Let me start by saying that Fierce Kingdom is, without a doubt, an edge-of-your-seat page turner. Within a few paragraphs I knew I was hooked and would be reading the book in one or two sittings. What I didn't expect was how deeply it would strike a chord with me.
The book follows a Mom at the zoo with her young son when an active shooter opens fire shortly before closing. The entire book takes place over a few short, terrifying hours.
For the last year, my Mom has been quite ill and battling cancer. Though things are now starting to look up, she's had a couple of close calls. While Fierce Kingdom is a thriller it's equally so, if not more so, a book about the unconditional love of a mother and the ends to which she'll go to protect her child.

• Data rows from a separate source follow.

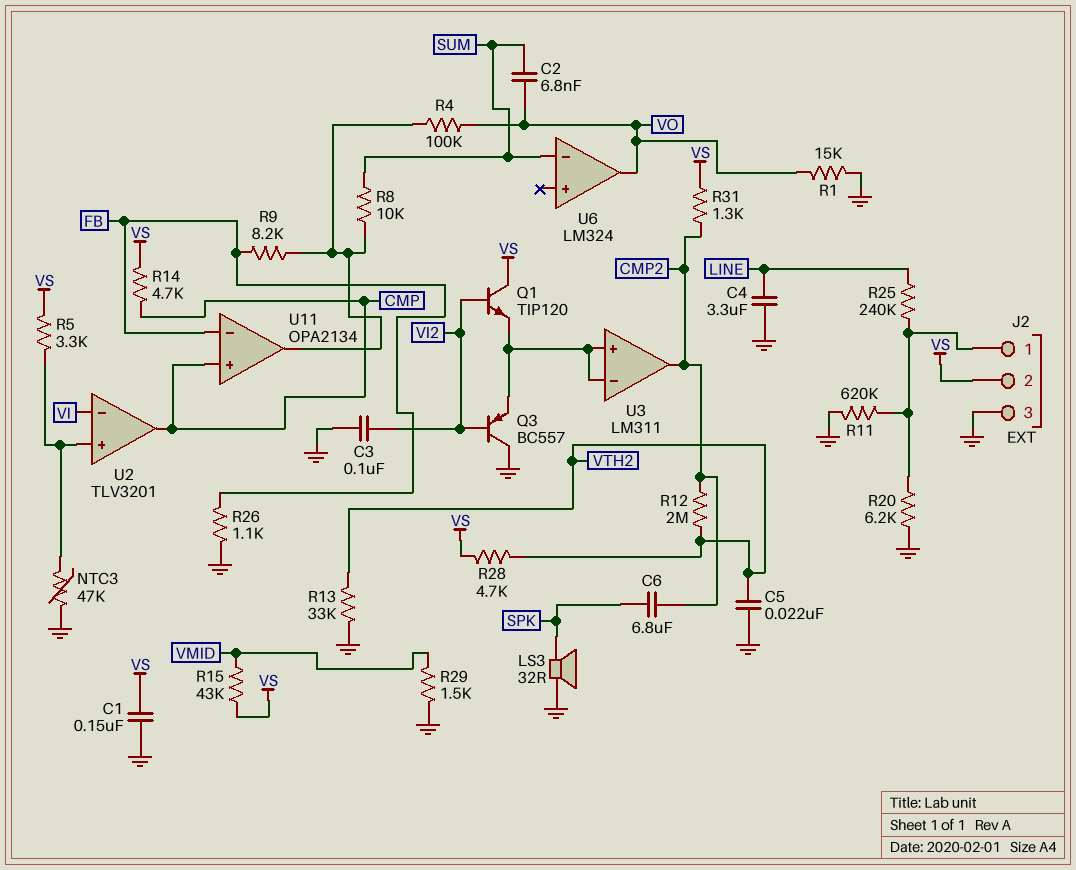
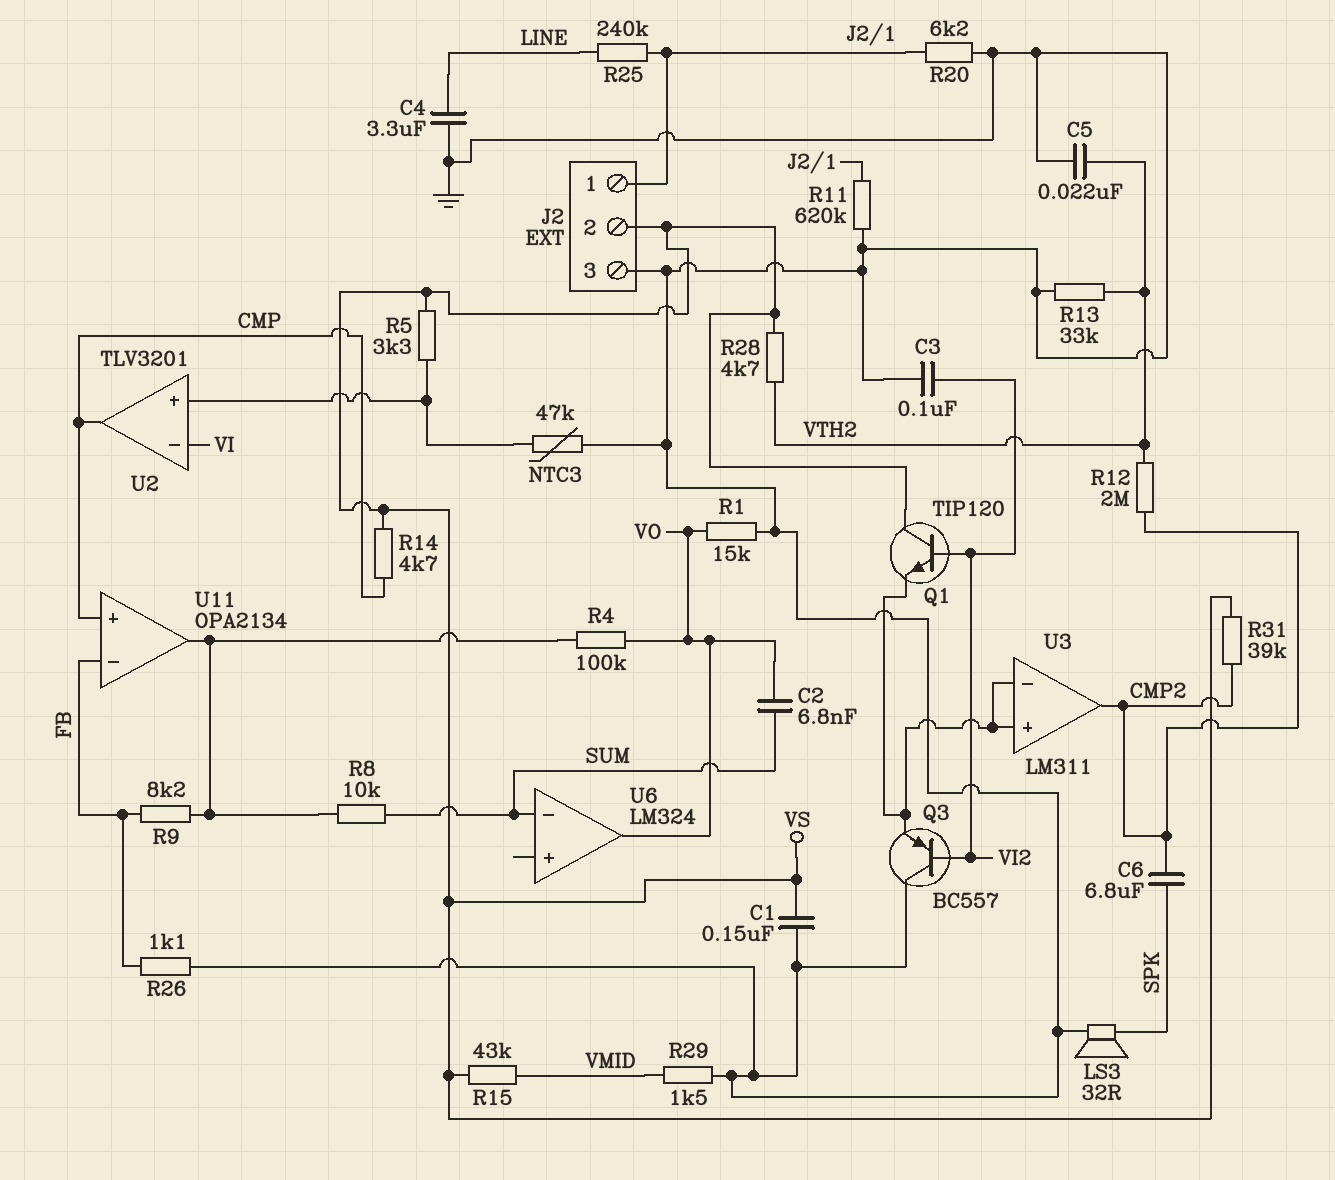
R31: 1.3k (CMP2, VS) -> 39k (CMP2, VS)

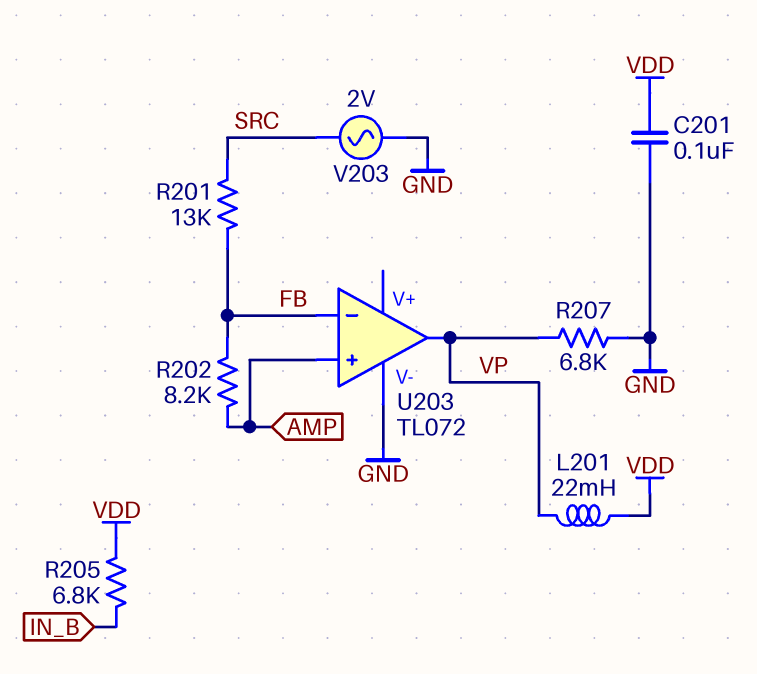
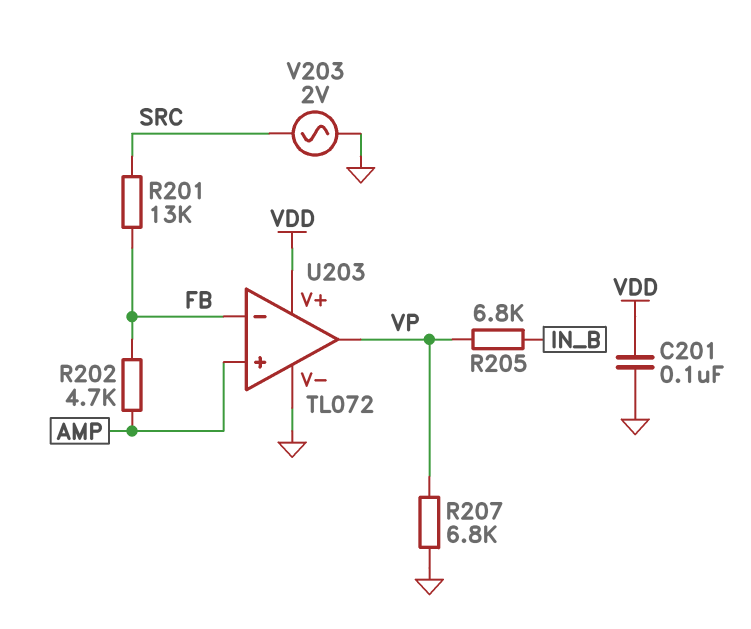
L201: 22mH (VDD, VP) -> none
R202: 8.2k (AMP, FB) -> 4.7k (AMP, FB)
R205: 6.8k (IN_B, VDD) -> 6.8k (IN_B, VP)
U203 pin V+: none -> VDD

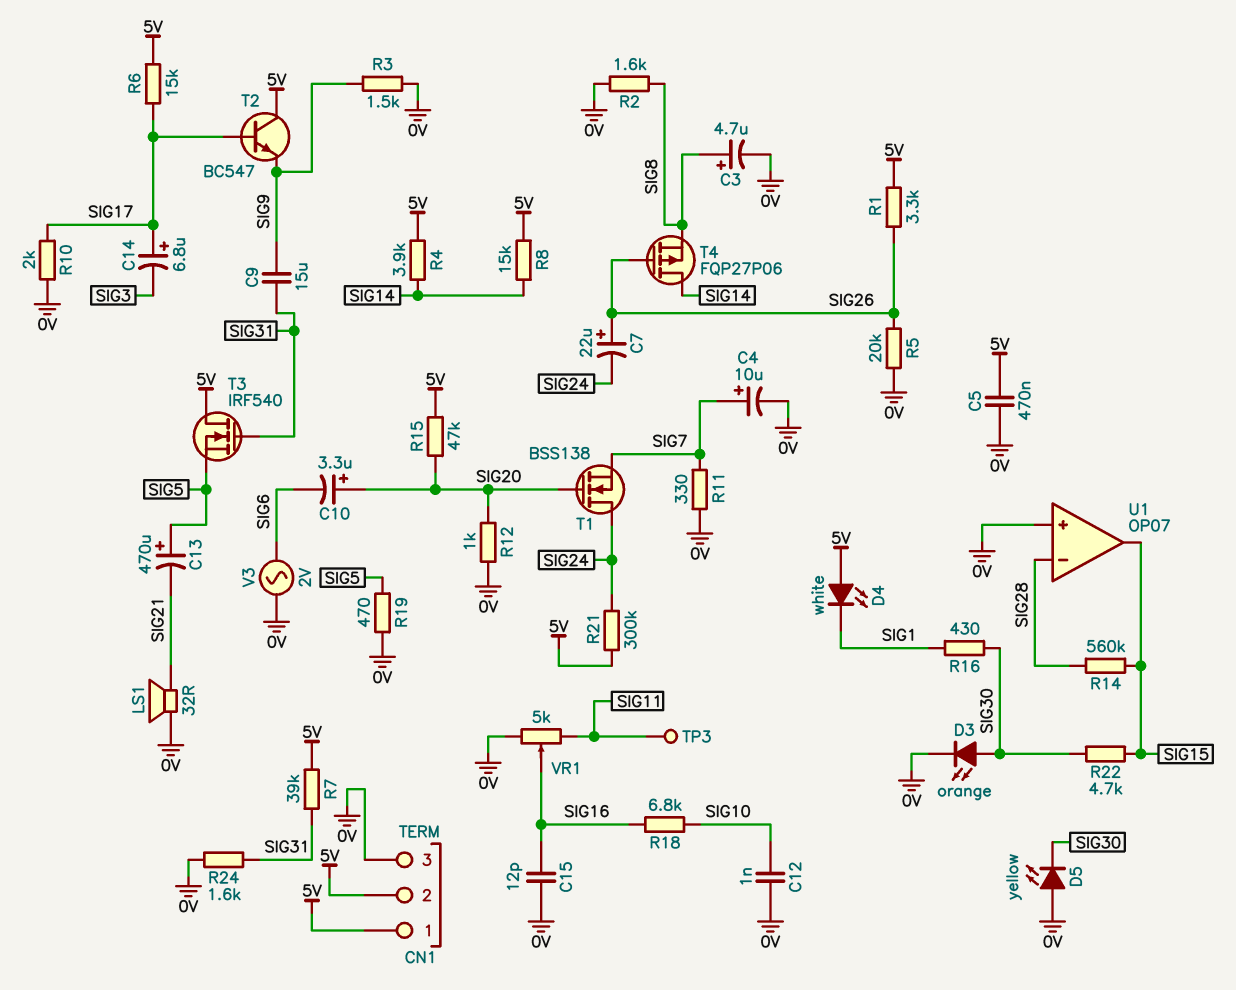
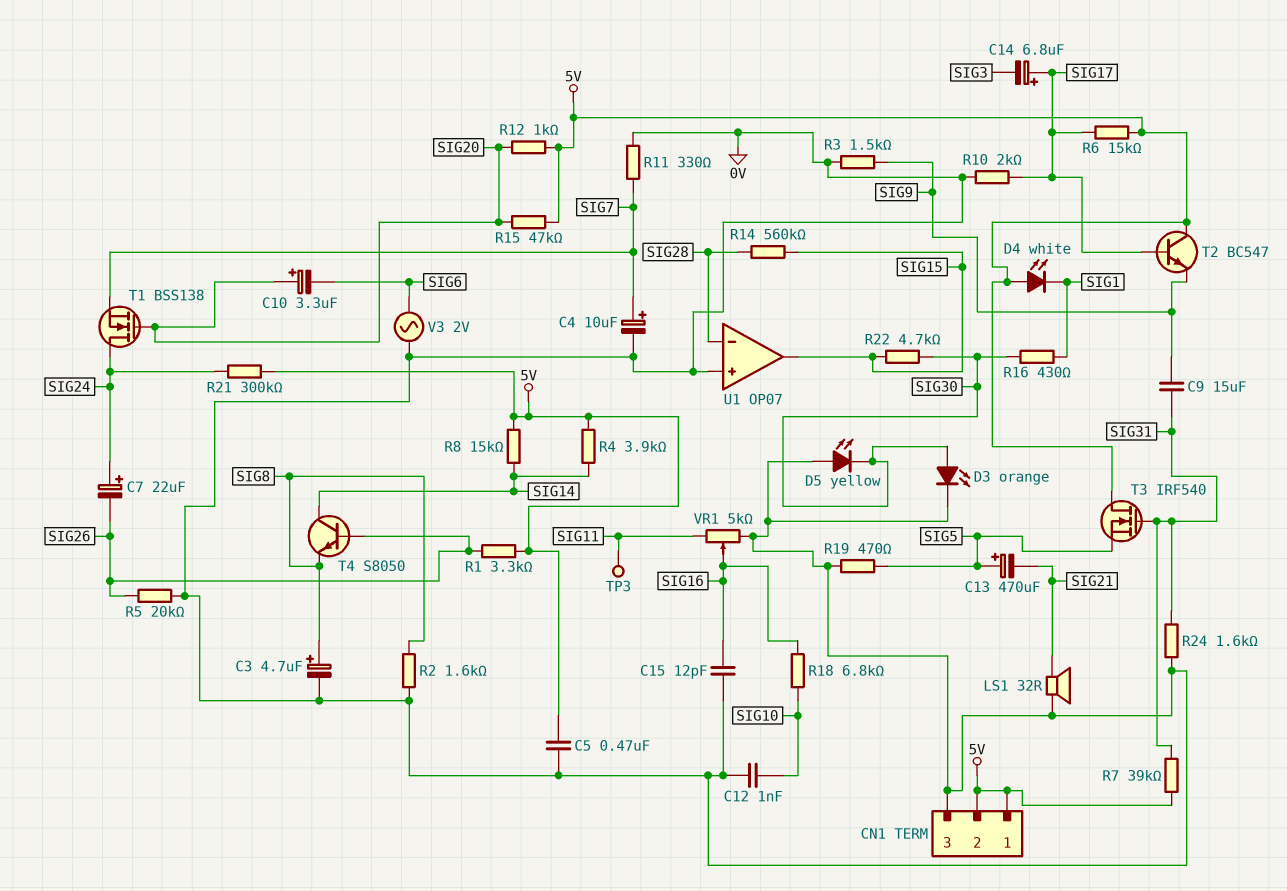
C7: 22uF (plus SIG26, minus SIG24) -> 22uF (plus SIG24, minus SIG26)
R12: 1k (0V, SIG20) -> 1k (5V, SIG20)
T4: PMOS FQP27P06 (G SIG26, D SIG14, S SIG8) -> NPN S8050 (B SIG26, C SIG14, E SIG8)

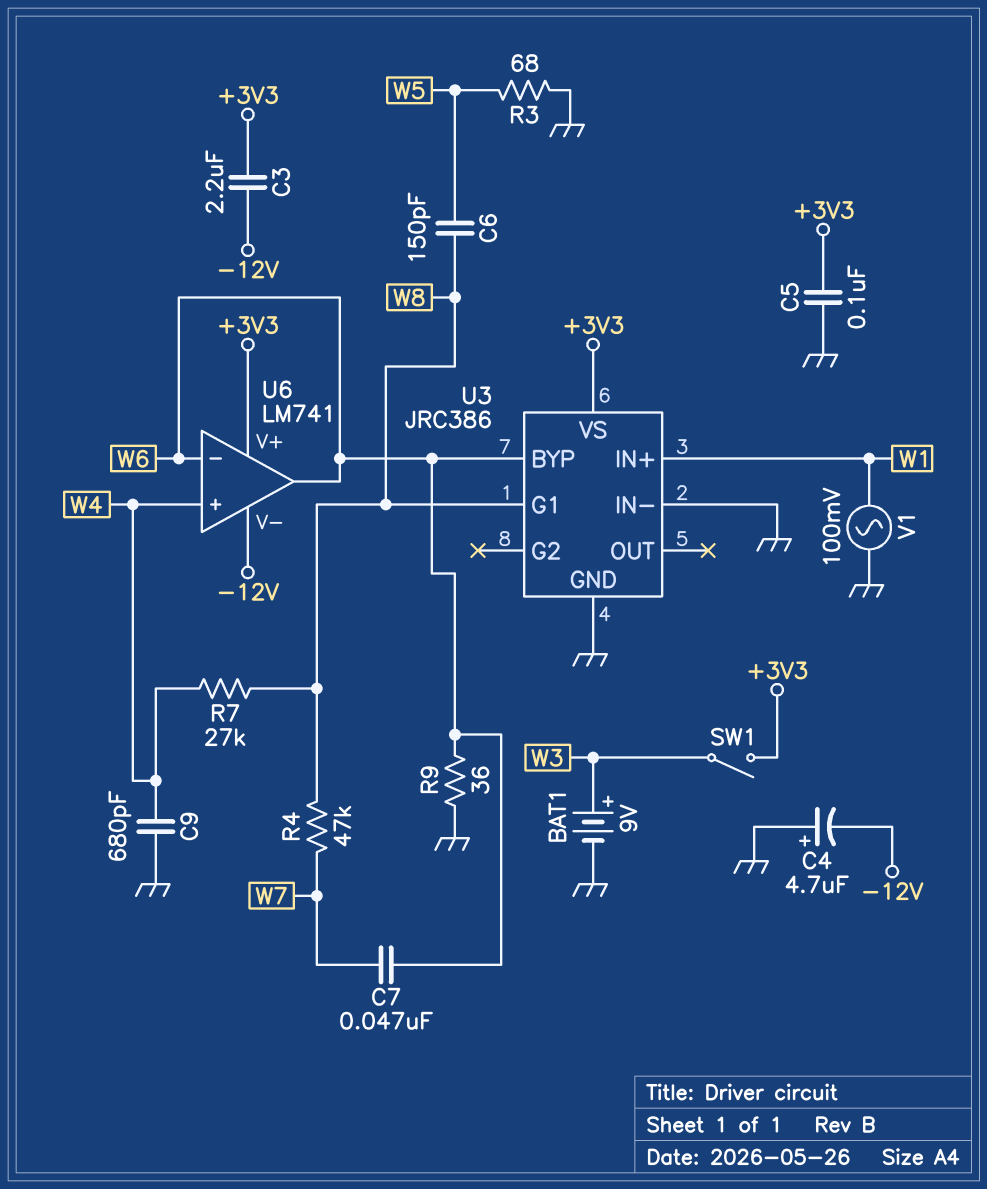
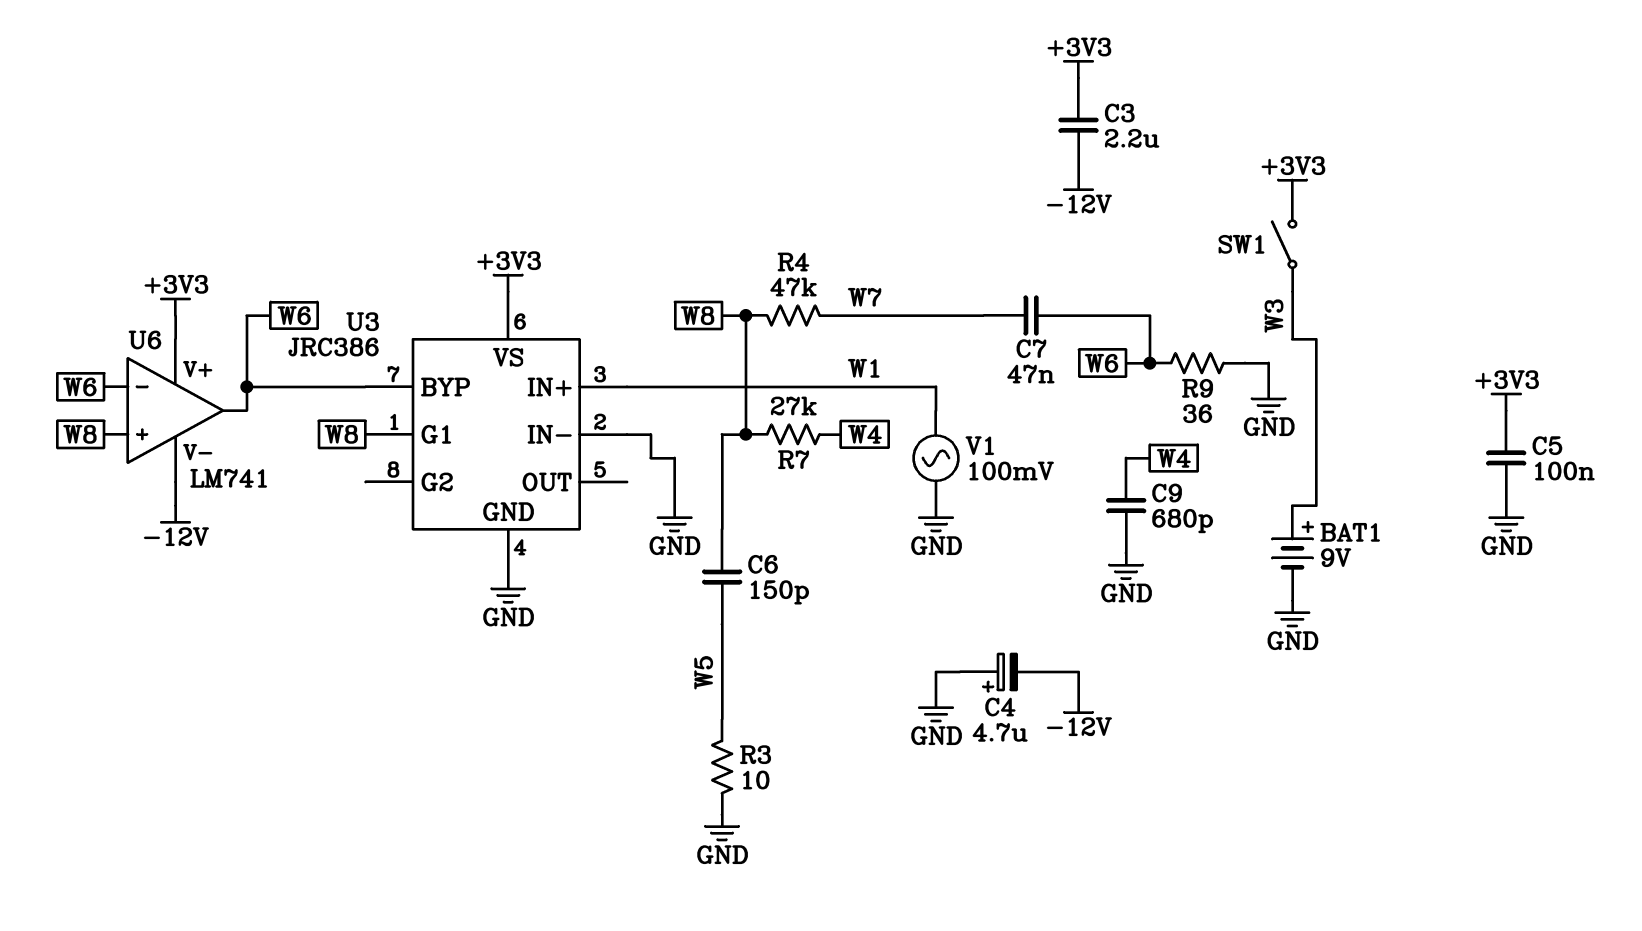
R3: 68 (GND, W5) -> 10 (GND, W5)
U6 pin in+: W4 -> W8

Even at my Moms worst in the past year, she's been more worried about me than herself, and reading this book right in the middle of all that really hit home. It's not that I didn't already know my Mom loved me unconditionally, I of course did. Fierce Kingdom just showed it in a way I hadn't considered it before.
I know unconditional love in the sense that I love my parents and my family and my dog unconditionally, but love for a child is different in a way I can't fully understand being a single young male without kids.
During a really rough time in my life, this book made me think about things a little deeper and appreciate my Mom and her unconditional love a little bit more. That's an easy 5 stars in my books. No pun intended.
Note to Gin Phillips if she reads this: Thank you.
Note to anyone reading this: If you can, hug your Mom. Or Call her. Or just take a minute to appreciate the person she was or is.
A few quibbles (see below) but this did keep me turning pages. Tension galore as you read to see if Joan can save herself and her 4-year old son from being killed by two young gunman shooting people for sport at a zoo. Along the way they meet two other people who are also trapped inside who wind up providing invaluable help. Read this in one day (only 275 pages) and it's definitely one to check out.
My quibbles were (1) a third gunman (Destin) is seemingly behind the rampage but he never makes an appearance which made him seem superfluous - why even mention him if we never encounter him? (2) the setting is a zoo yet the author makes almost no use on any of the animals. It would have been interesting to see a lion or rhino escape, perhaps kills one of the perpetrators? (3) what in the world took the police so long to arrive?
I read this book in one sitting – it was a good beach read... full of suspense that kept me turning the back, and with at least a few characters that were well-rounded.